_Brief_: When the line with "Picture 1: xy, xz, yz;" appears below, start repeating lines exactly, and keep going through the line with "Picture 2: EM"; add nothing outside that span.

_Data listing_:
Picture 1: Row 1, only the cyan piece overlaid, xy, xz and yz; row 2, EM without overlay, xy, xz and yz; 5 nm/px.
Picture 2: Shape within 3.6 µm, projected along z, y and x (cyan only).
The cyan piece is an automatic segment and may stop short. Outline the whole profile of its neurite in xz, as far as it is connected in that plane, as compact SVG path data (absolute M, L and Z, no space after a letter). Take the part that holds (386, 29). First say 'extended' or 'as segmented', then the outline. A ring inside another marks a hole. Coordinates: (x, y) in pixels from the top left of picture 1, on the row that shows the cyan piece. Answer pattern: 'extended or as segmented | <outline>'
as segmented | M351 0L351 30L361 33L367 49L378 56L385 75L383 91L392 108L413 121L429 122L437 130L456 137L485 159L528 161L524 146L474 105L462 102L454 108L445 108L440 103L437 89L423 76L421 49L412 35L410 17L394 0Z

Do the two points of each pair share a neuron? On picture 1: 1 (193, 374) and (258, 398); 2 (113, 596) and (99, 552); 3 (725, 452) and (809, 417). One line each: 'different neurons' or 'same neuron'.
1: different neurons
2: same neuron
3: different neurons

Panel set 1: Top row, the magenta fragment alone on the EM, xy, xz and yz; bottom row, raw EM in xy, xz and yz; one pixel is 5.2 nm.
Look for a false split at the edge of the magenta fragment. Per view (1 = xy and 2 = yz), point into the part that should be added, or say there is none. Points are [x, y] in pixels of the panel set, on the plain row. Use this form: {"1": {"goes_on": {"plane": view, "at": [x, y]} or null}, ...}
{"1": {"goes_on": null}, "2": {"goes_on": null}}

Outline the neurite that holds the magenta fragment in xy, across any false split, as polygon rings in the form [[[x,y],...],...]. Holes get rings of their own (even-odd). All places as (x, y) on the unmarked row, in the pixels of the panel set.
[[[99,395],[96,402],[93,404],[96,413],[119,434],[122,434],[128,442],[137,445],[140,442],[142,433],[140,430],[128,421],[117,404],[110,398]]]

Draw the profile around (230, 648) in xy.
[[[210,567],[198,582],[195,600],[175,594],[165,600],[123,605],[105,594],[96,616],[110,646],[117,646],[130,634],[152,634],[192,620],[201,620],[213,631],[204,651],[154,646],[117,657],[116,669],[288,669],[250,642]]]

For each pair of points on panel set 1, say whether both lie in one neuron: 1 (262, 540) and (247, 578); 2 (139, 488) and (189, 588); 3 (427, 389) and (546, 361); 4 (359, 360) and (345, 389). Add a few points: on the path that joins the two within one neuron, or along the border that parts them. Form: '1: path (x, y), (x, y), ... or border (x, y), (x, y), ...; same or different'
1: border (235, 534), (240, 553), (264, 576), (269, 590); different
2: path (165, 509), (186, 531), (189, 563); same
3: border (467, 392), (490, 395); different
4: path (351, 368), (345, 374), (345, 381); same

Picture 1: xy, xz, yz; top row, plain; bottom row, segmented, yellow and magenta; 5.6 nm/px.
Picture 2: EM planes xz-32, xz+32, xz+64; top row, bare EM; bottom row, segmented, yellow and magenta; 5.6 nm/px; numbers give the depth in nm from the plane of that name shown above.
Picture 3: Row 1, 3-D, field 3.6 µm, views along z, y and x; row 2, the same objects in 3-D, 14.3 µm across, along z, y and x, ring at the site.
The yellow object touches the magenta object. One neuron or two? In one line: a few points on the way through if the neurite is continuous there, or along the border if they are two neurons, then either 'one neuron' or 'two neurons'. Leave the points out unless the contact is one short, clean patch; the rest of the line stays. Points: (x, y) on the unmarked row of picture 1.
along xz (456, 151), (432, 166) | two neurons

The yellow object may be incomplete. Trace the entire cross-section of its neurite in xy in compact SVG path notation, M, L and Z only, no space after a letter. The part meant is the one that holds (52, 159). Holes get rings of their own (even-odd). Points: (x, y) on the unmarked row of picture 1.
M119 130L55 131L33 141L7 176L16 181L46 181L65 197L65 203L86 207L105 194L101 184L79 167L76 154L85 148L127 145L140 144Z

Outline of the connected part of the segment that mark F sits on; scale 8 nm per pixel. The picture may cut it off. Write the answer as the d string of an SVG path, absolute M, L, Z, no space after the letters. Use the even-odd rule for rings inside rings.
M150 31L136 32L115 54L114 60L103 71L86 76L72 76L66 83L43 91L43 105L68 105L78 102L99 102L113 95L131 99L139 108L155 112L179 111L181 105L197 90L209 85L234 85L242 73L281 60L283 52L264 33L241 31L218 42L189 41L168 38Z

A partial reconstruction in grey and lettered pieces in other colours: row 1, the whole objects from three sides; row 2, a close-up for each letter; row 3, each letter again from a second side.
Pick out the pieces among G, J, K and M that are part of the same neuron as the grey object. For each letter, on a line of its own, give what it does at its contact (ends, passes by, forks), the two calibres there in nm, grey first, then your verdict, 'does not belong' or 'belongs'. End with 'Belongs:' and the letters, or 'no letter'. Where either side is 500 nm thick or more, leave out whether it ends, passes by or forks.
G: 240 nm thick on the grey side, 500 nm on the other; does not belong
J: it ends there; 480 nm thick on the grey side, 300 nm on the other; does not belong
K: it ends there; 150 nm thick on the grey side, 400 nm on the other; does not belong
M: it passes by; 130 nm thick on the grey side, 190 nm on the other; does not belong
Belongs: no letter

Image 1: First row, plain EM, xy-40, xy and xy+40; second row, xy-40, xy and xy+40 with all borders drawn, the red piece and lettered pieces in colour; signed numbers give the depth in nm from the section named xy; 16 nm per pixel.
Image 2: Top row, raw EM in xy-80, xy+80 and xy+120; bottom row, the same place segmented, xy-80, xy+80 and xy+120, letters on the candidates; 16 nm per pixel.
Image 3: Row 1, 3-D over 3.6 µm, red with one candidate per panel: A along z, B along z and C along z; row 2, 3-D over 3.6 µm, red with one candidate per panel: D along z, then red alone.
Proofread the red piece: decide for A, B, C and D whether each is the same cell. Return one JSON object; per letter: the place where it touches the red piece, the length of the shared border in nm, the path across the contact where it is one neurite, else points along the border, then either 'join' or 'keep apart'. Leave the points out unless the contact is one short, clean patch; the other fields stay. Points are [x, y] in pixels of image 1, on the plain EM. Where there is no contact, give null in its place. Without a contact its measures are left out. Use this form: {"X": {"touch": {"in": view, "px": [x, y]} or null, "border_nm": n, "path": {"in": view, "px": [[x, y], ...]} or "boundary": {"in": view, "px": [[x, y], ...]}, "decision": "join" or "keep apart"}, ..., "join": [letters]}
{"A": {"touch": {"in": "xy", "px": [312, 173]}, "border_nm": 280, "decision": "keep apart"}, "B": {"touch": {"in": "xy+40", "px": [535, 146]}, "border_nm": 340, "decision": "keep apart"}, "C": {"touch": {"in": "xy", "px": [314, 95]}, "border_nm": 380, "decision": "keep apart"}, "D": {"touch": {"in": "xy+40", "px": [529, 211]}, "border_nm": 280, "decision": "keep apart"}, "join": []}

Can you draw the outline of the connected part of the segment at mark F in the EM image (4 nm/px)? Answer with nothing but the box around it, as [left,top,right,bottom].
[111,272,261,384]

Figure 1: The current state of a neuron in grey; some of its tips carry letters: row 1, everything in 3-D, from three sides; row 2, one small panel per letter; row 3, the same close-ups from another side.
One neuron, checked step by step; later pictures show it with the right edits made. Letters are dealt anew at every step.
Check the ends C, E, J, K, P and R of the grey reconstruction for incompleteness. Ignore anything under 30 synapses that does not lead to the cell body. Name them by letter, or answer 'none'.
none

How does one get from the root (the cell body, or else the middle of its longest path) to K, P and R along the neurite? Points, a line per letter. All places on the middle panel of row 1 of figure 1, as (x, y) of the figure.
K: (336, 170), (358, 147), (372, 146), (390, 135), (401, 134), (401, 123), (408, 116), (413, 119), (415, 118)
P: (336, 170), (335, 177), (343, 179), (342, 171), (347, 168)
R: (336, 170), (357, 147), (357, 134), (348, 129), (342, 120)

_Task solution_:
Picture 1: xy, xz, yz; top row, plain; bottom row, segmented, yellow and magenta; 5.6 nm/px.
Picture 2: EM planes xz-32, xz+32, xz+64; top row, bare EM; bottom row, segmented, yellow and magenta; 5.6 nm/px; numbers give the depth in nm from the plane of that name shown above.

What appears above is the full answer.